Çocukken de hep sanatçı yüzü olmayan albüm kapakları dikkatimi çekerdi, şimdi de öyle. Maalesef bu da bir ön yargı, ama hoşuma gidiyor. Görünmediğimde, müziğimi dinlemeye daha fazla yoğunlaşılacağı gibi bir hissiyat var içimde. Ancak özetlemek istiyorum, yüzünü özellikle saklayan bir sanatçı değilim. Ama göze sokan bir sanatçı da olmayacağım.

Yaptığınız müzik sizce nasıl bir kitleye hitap ediyor?
Kitleyi analiz edebilmek için yeterli zaman geçmedi. İlk aşamada görebildiğim kadarıyla, her duyduğuna kanmayan, seçici, müziği içinde daha hassas bir noktada barındıran bir kitle dinliyor. Ve sanırım hayatı seven, pozitif, ancak yaşadığı yüzyılın normlarından kaynaklanan bir melankoliye sahip herkes de dinleyebilir gibi. Fazlasıyla içsel, samimi bir başlangıç yaptığımdan nasıl bir kitleye hitap edeceğim sorusunu deneyimlemek istiyorum.

Sıradaki projeleriniz neler? Nerelerde göreceğiz sizi…

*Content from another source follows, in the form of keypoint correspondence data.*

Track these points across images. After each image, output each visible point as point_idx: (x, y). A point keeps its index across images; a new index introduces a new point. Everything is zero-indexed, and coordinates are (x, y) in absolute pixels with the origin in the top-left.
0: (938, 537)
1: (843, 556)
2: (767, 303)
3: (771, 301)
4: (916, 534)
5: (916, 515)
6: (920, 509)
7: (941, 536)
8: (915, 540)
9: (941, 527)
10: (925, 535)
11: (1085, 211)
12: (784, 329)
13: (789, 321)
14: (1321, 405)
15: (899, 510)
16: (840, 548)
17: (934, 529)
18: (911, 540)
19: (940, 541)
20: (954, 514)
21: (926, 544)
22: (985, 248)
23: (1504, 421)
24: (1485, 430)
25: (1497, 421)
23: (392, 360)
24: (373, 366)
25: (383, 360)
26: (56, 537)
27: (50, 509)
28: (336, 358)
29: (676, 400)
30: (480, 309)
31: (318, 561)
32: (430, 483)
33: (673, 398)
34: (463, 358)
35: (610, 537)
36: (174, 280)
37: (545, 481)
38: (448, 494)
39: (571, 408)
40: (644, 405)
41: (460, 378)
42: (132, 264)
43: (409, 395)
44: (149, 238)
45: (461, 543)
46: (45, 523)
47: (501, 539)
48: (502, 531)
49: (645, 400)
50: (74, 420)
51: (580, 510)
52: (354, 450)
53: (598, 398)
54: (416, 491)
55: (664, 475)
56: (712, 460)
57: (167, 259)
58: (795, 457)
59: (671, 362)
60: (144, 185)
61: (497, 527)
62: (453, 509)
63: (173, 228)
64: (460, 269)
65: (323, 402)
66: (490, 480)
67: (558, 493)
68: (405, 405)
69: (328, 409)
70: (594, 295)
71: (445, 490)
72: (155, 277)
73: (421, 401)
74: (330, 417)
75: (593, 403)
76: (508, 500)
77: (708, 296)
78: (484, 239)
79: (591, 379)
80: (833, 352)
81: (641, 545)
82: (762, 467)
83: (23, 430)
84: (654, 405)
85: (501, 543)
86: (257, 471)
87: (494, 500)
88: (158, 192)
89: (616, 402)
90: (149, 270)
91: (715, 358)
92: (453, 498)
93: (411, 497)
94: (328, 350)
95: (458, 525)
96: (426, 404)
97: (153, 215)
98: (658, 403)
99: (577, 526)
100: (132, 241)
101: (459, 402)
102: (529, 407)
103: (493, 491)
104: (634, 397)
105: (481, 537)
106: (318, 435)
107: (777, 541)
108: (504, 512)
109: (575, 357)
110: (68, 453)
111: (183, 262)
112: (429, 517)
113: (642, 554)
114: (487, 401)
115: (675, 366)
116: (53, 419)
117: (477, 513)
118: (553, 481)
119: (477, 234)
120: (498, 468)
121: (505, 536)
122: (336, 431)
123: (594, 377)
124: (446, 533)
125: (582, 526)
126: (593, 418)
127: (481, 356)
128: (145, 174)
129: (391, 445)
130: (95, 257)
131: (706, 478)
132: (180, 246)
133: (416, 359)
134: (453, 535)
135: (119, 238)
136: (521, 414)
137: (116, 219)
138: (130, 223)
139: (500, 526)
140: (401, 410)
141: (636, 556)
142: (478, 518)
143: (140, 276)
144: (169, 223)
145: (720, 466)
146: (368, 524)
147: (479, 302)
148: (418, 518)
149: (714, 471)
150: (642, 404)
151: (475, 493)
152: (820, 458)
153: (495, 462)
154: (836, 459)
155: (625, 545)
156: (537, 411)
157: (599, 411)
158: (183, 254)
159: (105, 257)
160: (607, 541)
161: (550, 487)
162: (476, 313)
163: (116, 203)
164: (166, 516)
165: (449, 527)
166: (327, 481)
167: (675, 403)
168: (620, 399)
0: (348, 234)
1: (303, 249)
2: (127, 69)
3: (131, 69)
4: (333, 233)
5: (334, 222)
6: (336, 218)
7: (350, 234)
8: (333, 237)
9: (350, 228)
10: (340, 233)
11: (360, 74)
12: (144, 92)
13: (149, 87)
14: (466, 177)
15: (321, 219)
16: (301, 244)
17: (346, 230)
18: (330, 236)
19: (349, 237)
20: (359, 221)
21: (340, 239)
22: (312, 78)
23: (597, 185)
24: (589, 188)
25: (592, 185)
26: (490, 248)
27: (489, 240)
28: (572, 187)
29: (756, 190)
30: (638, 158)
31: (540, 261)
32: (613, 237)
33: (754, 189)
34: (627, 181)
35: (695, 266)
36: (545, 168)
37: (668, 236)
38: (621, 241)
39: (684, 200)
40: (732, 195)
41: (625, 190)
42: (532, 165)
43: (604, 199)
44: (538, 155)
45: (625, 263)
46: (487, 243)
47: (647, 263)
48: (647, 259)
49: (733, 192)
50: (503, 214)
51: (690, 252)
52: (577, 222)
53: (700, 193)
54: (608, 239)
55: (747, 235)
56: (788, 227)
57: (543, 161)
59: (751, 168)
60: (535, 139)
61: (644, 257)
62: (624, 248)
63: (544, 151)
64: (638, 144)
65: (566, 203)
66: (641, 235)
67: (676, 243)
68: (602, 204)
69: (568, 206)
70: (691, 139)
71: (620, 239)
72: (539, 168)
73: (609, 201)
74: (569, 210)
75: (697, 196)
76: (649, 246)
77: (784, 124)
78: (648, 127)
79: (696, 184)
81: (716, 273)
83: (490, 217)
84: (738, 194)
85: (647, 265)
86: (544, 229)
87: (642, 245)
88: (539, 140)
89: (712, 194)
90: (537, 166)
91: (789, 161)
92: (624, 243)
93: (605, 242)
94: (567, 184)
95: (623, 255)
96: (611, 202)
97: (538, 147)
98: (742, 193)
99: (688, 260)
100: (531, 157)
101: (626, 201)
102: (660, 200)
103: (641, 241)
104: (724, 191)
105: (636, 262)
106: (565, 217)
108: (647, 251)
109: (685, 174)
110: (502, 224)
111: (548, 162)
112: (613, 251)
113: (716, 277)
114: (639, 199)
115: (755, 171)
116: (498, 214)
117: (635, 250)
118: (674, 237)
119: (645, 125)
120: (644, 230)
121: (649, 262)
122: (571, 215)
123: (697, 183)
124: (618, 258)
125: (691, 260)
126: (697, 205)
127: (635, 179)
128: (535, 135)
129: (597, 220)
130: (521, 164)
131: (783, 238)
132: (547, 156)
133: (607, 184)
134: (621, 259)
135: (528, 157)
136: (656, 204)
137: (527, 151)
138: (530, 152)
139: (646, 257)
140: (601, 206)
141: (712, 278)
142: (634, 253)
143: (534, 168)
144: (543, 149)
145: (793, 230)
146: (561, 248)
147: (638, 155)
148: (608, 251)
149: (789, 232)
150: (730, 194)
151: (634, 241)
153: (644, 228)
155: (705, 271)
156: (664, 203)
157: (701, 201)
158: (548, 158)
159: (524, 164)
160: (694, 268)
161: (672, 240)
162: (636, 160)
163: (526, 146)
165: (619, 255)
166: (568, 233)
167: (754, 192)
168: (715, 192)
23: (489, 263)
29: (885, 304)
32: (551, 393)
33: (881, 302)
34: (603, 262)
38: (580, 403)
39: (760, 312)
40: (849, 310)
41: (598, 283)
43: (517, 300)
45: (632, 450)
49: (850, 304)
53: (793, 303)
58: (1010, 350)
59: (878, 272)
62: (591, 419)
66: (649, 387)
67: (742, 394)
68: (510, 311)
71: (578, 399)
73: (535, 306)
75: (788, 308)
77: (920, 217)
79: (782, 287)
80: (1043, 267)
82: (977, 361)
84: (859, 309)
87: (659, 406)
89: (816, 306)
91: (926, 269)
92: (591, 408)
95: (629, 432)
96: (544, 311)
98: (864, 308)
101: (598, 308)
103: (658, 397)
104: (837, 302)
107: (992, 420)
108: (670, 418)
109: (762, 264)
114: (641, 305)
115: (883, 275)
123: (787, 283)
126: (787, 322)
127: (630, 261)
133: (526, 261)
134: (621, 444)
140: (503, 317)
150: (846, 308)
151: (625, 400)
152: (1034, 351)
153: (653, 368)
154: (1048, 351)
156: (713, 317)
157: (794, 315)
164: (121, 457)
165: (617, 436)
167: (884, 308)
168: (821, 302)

Açıkcası, yaklaşık 15 sene beklemiş ve hayallerde üretilmiş oldukları için, sırada bekleyen çok fazla proje var. Öncelikli planım, başka bir meslekle hayatımı devam ettirirken çevremde bulunan, senelerce beraber çaldığım tüm dostlarımla üretim yapmak. Emprovize müzik anlayışıyla yetişmiş bir müzisyen olduğum için tek başıma bir kariyer planlamıyorum. Çünkü birden fazla insanın aynı anda çıkarttığı sesin organikliği, hissi ve titreşimi, benim için müziğin ta kendisi. Yıl sonuna kadar organik sürprizli single’lar yayınlamayı planlıyoruz. Ayrıca kısa aralıklarla, albümdeki bir kaç şarkının daha klipleri yayınlanacak.